Dick Pountain/ Idealog 234/ 7th Jan 2014
The day I was due to write this column I had the good fortune to be visiting the Caribbean island of Bequia, and very nice it was too, with sun, sea, sailing boats, flowers and tropical fruit. However so advanced is my pathological nerd-dom that the subject it inspires me to write about is fractal geometry, rather than gastronomy, fishing or the miraculous qualities of modern sailing vessels.
Actually to a proper nerd this connection is pretty straightforward. We sailed to Bequia across a sea covered in fractal waves and spattered with fractal foam and spray, under a sky full of fractal clouds. And the land is covered by a profusion of the most fractal plants imaginable, from palms to frangipanis to ferns and back again. In fact it was while inspecting some palm fronds on the beach that I was suddenly reminded of a book that impressed me very much when it came out a quarter of a century ago, called "The Algorithmic Beauty of Plants" by Przemyslaw Prusinkiewicz and Aristid Lindenmayer (Springer 1990). The authors, with expertise in mathematics, biology and computer graphics, set out to model the forms found in real plants using a system of fractal geometry call L-systems, which mimics the development of a plant. It operates with a smallish number of parameters that can be varied to produce a vast range of startlingly realistic plant forms - stems, leaves flowers and all.

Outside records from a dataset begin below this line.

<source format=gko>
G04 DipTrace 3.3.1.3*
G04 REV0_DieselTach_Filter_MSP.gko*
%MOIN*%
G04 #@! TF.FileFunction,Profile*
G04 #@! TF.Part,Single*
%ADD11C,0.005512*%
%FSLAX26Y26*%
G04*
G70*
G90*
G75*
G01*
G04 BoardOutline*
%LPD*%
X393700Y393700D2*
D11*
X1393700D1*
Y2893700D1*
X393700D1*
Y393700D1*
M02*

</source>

Their key insight was that the form a plant exhibits is not a static fact but something dynamic, generated during the process of growth, and in this respect they brought the brilliant work of D'Arcy Thompson into the computer age. That insight can be summed up by saying that each form implicitly contains its own history. Of course Prusinkiewicz and Lindenmayer were only simulating such a history inside a computer, but the results are so realistic one can't help wondering whether they provide a clue to the way Nature itself does it.
Clearly Nature doesn't type in the algorithms that Prusinkiewicz and Lindenmayer describe in C++ code, nor even in pseudo-Pascal. There is no need to postulate a nerdish Intelligent Designer with beard, keyboard and Tux-the-penguin teeshirt. All that Nature has available to work with is chemistry, and dynamic chemistry at that. Such chemistry is now pretty well understood thanks to the likes of Ilya Prigogine, who explained how factors like gradients of concentration or temperature can cause a chemical system to oscillate regularly in time, like a clock. As a plant stem is sprouting biochemical processes inside each of its cells cause the levels of certain growth hormones to vary cyclically over *time*, with the result that leaves pop up in a *spatial* sequence along its length. Put another way, Nature is its own hybrid digital/analog computation system, in which the rates of such chemical cycles, following various power laws, cause behaviour that somewhat resembles Prusinkiewicz and Lindenmayer's algorithms.
And the way plants and animals vary those growth parameters is only very loosely determined by the quaternary digital code of their DNA. A class of genes called "homeobox", present in all multicellular lifeforms, determine only the broadest divisions within the creature's form, like its number of limbs or body segments - all the finer details get determined by these semi-autonomous chemical cycles and various epigenetic factors.
One of the stronger arguments the Creationist and Intelligent Design brigades can muster is that the fierce complication of the way nature looks and operates is too great to all be encoded statically in the finite amout of DNA. But in fact it doesn't have to be all so encoded. Indeed the whole metaphor of a designer working from a total blueprint misses the way that Nature actually works. Nature and evolution are dynamic, non-deterministic systems in which stuff continually happens and affects other stuff, and this couldn't possibly be captured in any static plan. The Deist notion of a God who just pressed the Start button and then withdrew forever is far closer to the truth than any active designer.
Nature's "blueprint" is more like a thick wad of blueprints for tiny clockwork protein machines that, when set to work, rush around interacting with one another and with their external environment, and the end result is all this marvellous beauty and diversity that we see. If you can get your head around the idea of (never the details of) such fantastically complex chains of causality, they are actually far more marvellous than any hypothesised Intelligent Designer. In fact having to invent such a creator, while useful and necessary during the infancy of our species, has nowadays become merely a lazy copout that insults our human ability to understand the world we live in.